Aaron, now 85, has been haunted by the specter of his daughter, Fannie Mae, ever since she succumbed to alcohol, Ambien, and unsuitable men at the relatively tender age of 54. All he wants is to be left in peace on his homestead near the Flathead Reservation. Instead, he sees resentful neighbor John Fenimore Culpepper and his son, Leigh, painting a swastika on his barn door. Soon after he reports the outrage to State Trooper Ruby Spotted Horse and Sister Ginny Stokes, pastor of the New Gospel Tabernacle, stops off to repaint his door, he gets an unwelcome visit from Clayton and Jack Wetzel, a pair of meth-head brothers looking for trouble. Clayton’s problems end when he’s found dead near the railroad tracks, and Aaron tries to assuage Jack’s by giving him some work around his place and treating him with unaccustomed decency. But Aaron himself is more and more troubled, not only because two cafe waitresses are killed in separate incidents, but because his visitations from Fannie Mae are supplemented by increasingly painful visions of Maj.
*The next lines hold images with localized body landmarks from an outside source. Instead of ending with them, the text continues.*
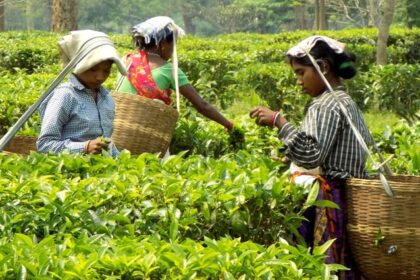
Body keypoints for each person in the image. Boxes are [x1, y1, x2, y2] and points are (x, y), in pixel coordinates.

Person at [250, 36, 371, 279]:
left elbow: (312, 155)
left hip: (329, 200)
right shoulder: (345, 101)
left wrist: (279, 122)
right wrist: (290, 160)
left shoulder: (324, 105)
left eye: (301, 72)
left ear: (323, 67)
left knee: (322, 266)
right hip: (346, 197)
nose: (298, 81)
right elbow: (330, 152)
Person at [116, 16, 235, 132]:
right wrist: (228, 124)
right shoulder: (169, 70)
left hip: (118, 128)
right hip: (147, 135)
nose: (173, 50)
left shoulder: (126, 60)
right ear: (162, 45)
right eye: (173, 44)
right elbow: (202, 105)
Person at [37, 30, 126, 156]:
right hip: (71, 171)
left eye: (106, 71)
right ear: (79, 65)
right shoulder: (65, 96)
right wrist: (84, 147)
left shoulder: (106, 98)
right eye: (93, 69)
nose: (100, 77)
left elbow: (106, 144)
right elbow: (44, 144)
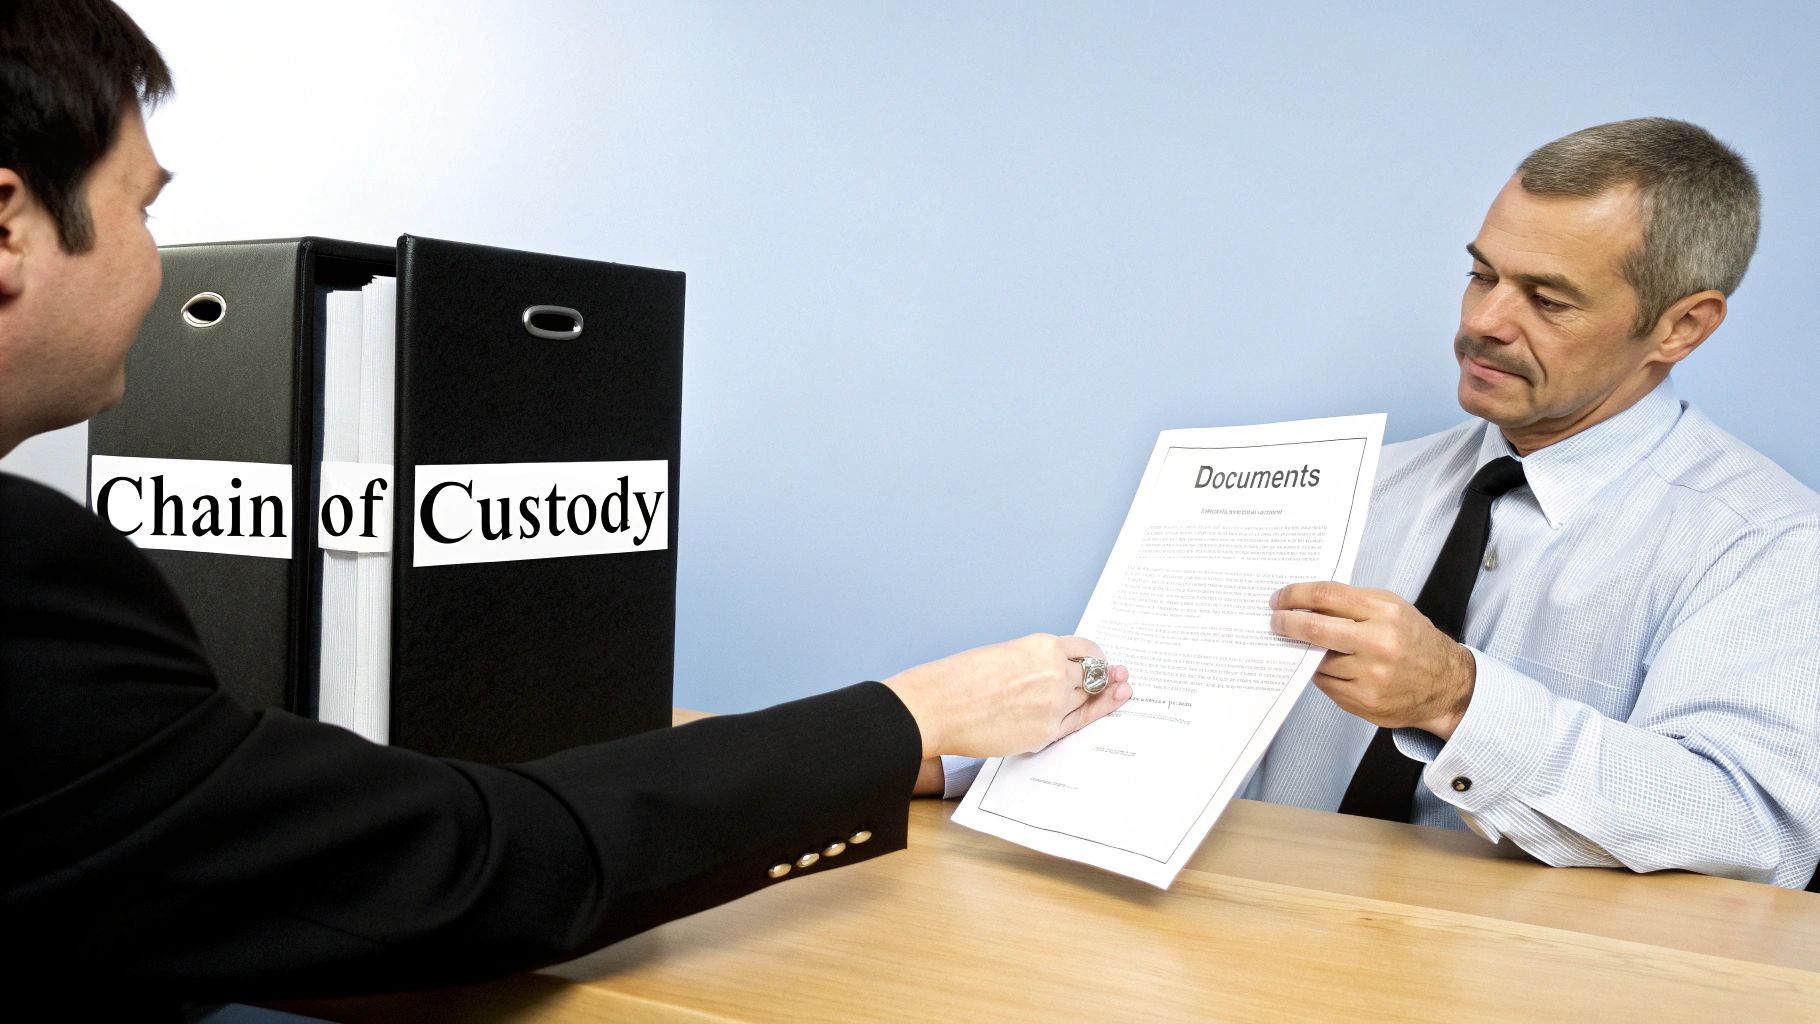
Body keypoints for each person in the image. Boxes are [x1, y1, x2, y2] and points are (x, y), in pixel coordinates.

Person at [0, 1, 1131, 1015]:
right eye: (140, 209)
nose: (158, 264)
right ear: (8, 223)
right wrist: (912, 710)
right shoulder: (29, 571)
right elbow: (479, 864)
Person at [1255, 118, 1820, 888]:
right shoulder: (1349, 489)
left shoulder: (1768, 545)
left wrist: (1459, 698)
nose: (1483, 323)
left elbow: (1752, 830)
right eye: (1482, 275)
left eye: (1548, 300)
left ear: (1681, 327)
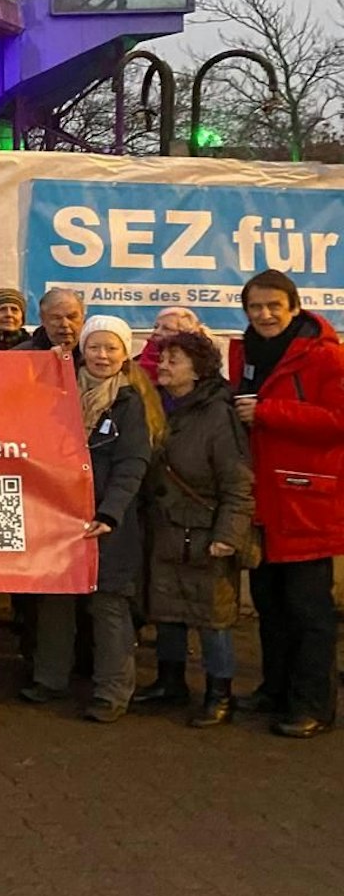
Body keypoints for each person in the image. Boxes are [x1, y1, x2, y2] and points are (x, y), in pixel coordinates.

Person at [20, 315, 164, 722]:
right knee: (55, 599)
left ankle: (112, 692)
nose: (102, 356)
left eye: (112, 348)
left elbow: (132, 465)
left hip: (106, 521)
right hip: (58, 514)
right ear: (83, 349)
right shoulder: (55, 389)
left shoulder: (130, 402)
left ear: (124, 354)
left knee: (109, 605)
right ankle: (49, 678)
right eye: (95, 347)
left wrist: (110, 513)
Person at [229, 270, 344, 738]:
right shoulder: (245, 351)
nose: (265, 314)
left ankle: (313, 705)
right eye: (256, 307)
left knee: (309, 612)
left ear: (294, 307)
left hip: (307, 502)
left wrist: (270, 413)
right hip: (264, 502)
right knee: (270, 605)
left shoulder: (327, 357)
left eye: (274, 305)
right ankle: (274, 690)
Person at [131, 330, 255, 727]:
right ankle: (170, 682)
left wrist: (227, 535)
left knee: (211, 618)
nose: (162, 366)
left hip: (204, 533)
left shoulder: (219, 415)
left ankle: (221, 694)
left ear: (198, 371)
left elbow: (238, 482)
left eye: (173, 360)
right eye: (163, 359)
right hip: (165, 528)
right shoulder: (158, 405)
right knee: (167, 609)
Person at [14, 288, 86, 365]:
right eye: (56, 318)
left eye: (72, 317)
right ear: (42, 319)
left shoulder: (96, 356)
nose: (65, 324)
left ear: (83, 318)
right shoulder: (19, 356)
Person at [135, 307, 209, 380]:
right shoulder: (135, 363)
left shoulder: (203, 365)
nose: (156, 332)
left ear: (185, 334)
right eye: (156, 327)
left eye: (166, 328)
Eugene Baker, who ordered a historic massacre of the Native Americans living on the land in 1870. The arrival of murderous meth dealer Jimmie Kale, a familiar Burke type, convinces Aaron that “Baker had the power to commit crimes in the present”—and that present-day America offers him unique avatars and opportunities to do so.
Less mystery than history, less history than prophecy, and all the stronger for it.